Bonn liest, Joyce lächelt hinter Glas
Am Ende bleibt das Bild des Schaufensters. Joyce im Hut, Beckett als Nachbar, Sylvia Beach im kleinen Foto, darunter die Bücher. Ein Plakat verspricht die Ankunft des Autors und zieht den Satz sofort wieder zurück: „Joyce kommt, aber nicht persönlich!“ Literatur lebt von solchen Abwesenheiten. Der Autor fehlt. Die Stimmen sind da. Das Buch liegt im Fenster. Die Straße hört zu.
Alfred Böttger hat für diese Art literarischer Gegenwart ein außergewöhnliches Gespür. Seine Buchhandlung ist Bühne, Archiv, Salon, Auslage, Treffpunkt. Am Bloomsday geschieht das mit Joyce. Der große Dubliner Roman kommt nach Bonn, ohne seine Fremdheit zu verlieren. Er bleibt schwierig, komisch, musikalisch, obszönitätsverdächtig, gelehrt, körperlich und unverschämt lebendig.

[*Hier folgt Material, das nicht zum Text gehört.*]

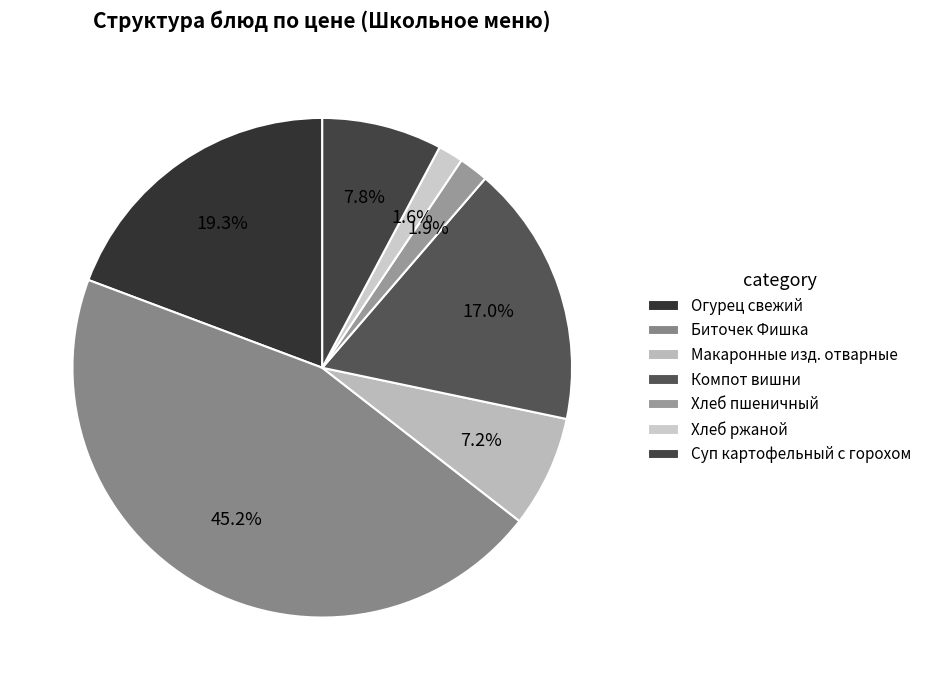

To the nearest percent, what is the difference between the Хлеб пшеничный and Огурец свежий slice percentages?

17%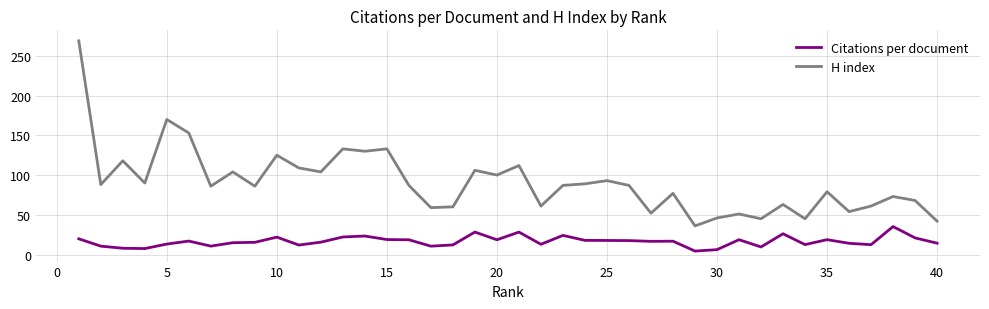

Which series has the widest spread of values?

H index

Der Sprung ins Buch gelingt so: durch eine Stimme vor einer Buchhandlung, durch ein Fenster voller Zeichen, durch einen Satz, der einen zum Lachen bringt, und durch die Ahnung, dass man dem Jahrhundertroman nicht allein im Lesesessel begegnen muss. Man kann ihm auch auf der Straße begegnen. In Bonn. Am 16. Juni. Vor Böttger.